In the very earliest days of the settlement of the America's there was a tendency to demonize Native Americans. They were the element out there beyond the settled boundaries where danger lurked. They raided settlements, butchered settlers and carried off women and children. They were savage and unpredictable.



Later, by the middle of the last century, these savage devils had morphed in popular representation into two dimensional characters in head-dresses and smoking peace-pipes. No longer relevant or a present danger, they were not represented in a malicious way or demonized; simply dismissed as quixotic, amusing, and irrelevant.



In the past twenty-five years, this imaging has morphed yet again, this time, either intentionally or accidentally, representing Native Americans as victims of a concerted ethnic cleansing. There is a greater inclination to attempt to understand this period of history from the Native American perspective, which is a worthwhile counterbalance to what came before which was mostly from the pioneers' perspective. It is ironic, though, that this contemporary storytelling is as ethnically insensitive and stereotyping as its predecessors but equally blind to that fact. In the modern telling, the Native Americans still lack agency - the capacity to demonstrate that they are individuals responsible for themselves and capable of crafting a life of dignity that may or may not, like everyone else, be marked with the outward trimmings of success.



It is all in how you view things. Most people are now aware that Leif Ericson and other Vikings made it to North America in 1000 AD and established an early, albeit in the event, temporary, settlement in Newfoundland. In fact, temporary settlements scattered along the northwestern coast of Canada continued for more than a decade before contact eventually dwindled away. While there were many likely reasons that this initial European discovery of and early settlement in North America failed, one significant reason is clear from the Vikings own writings; the resistance of the native skraelings, Native Americans. I think most people simply dismiss this first interaction as a simple false-start of settlement by Northern Europeans and think no further of it. The other way of considering this particular historical interlude is to view it as the first successful defeat of a new migratory invasion into North America. The Vikings were at the tail end of horrendously long "supply" line of several thousand miles. The technology differential between Native Americans and Europeans was not as dramatically wide in 1000 as it would be in 1500. Never-the-less, the Vikings were no pushovers. Viking raids, conquests and settlements extended over much of Europe (the British Isles, Russia, France, Germany, Poland, into Spain, etc.). The resistance and effective casting out of the Viking invaders from North America is a little recognized accomplishment in the pioneer history of North America.

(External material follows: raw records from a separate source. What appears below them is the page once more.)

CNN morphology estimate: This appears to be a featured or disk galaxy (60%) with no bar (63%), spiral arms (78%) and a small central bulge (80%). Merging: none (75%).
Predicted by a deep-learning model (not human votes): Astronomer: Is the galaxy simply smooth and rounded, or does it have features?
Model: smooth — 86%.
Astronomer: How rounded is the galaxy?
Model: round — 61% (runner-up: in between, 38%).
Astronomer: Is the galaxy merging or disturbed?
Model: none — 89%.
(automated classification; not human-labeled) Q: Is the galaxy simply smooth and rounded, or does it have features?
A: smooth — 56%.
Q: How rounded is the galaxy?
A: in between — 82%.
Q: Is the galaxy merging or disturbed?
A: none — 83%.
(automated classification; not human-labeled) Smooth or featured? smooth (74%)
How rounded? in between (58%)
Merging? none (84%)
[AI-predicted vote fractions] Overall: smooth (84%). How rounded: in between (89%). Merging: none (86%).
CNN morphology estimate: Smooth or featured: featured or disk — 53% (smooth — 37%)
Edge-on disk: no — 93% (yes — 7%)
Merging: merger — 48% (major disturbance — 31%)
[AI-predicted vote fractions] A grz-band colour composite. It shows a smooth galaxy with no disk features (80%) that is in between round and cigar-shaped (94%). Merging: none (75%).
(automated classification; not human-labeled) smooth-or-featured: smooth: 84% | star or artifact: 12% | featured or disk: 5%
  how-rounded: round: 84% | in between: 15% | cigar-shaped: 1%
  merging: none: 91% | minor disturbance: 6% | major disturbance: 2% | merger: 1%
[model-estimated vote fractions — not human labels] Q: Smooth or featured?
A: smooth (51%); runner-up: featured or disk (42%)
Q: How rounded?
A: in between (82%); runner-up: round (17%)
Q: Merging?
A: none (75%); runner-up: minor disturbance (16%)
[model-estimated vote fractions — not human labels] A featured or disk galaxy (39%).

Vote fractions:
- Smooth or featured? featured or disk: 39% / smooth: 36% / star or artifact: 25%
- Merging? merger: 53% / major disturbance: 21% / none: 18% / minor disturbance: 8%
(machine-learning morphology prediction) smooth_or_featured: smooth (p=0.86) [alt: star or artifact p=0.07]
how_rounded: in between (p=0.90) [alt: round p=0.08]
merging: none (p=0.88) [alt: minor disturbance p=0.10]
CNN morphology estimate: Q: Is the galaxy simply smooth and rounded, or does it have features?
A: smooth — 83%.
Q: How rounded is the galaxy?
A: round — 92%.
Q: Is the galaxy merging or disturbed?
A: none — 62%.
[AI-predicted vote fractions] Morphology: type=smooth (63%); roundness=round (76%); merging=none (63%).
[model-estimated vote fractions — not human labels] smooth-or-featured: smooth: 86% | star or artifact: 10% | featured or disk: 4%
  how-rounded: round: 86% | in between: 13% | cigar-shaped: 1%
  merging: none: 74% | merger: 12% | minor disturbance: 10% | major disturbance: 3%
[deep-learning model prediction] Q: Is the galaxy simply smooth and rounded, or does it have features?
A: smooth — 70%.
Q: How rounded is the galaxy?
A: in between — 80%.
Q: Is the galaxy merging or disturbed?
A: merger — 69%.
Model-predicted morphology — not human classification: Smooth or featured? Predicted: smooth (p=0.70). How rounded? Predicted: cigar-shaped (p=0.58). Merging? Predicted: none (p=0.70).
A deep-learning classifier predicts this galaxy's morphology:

The later discovery and settlement of North America by Europeans was a messy and uncoordinated affair with many cultures (on the European side) encountering many cultures (on the Native American side) and elements within each group seeking to align with elements of the other to wrest advantage over their traditional enemies: British seeking alliances with Native American tribes to contest incursions by the French and vice versa. Likewise between the British and the Spanish. Various elements of the Algonquin tribes sought alliances with the British against other traditional Native American tribes. Everyone viewed the other players as pawns to continue the battles with which they were already familiar.



Further, there was the complication of not only nationality but religion also. Protestants versus Catholics in this New World and even sect against sect such as Protestant Calvinists versus Church of England Protestants. The interaction between Plains Indians and settlers was not simply that between Native Americans and Europeans but the still more ancient contest between nomads and farmers.



Native Americans were decimated by the hidden enemy of new pathogens introduced into the continent by the new arrivals: smallpox, tuberculosis, diphtheria, cholera, measles, etc. all took their massive toll. The technological gap was a gulf this time around compared to the 1000s. The numbers were different too - and they had to be for history to have taken the course it took.



We too quickly forget the simple numbers. Mortality rates of 10-30% per voyage by the early settlers were not unusual. Annual mortality rates in most settlements were 30-70% in the early years. Native American tribes, devastated as they were by diseases, were frighteningly effective in their early and continued resistance. They demonstrated remarkable flexibility in trying to navigate the tumultuous political waters created by the new invaders. The Indian Massacre of 1622 (resurrected in Ivan Noel Hume's book, Martin's Hundred), fifteen years after the settlement of Jamestown, repulsed English settlement in the vicinity for another generation.



King Phillip's War in 1675, effectively a coordinated alliance between numerous previously contentious Native American tribes to reverse the tide of immigration, was disastrous for both sides, but might easily have succeeded given slightly different circumstances. Native American raids on New England settlements were still occurring with some regularity into the middle 1700s.



Similarly, we lose perspective on time as we move west. Custer's Last Stand is so iconic that it is hard to realize that it occurred in the lifetime of grandparents of people alive today. The last Native American to come out of the hills, Ishi, did so as recently as 1911.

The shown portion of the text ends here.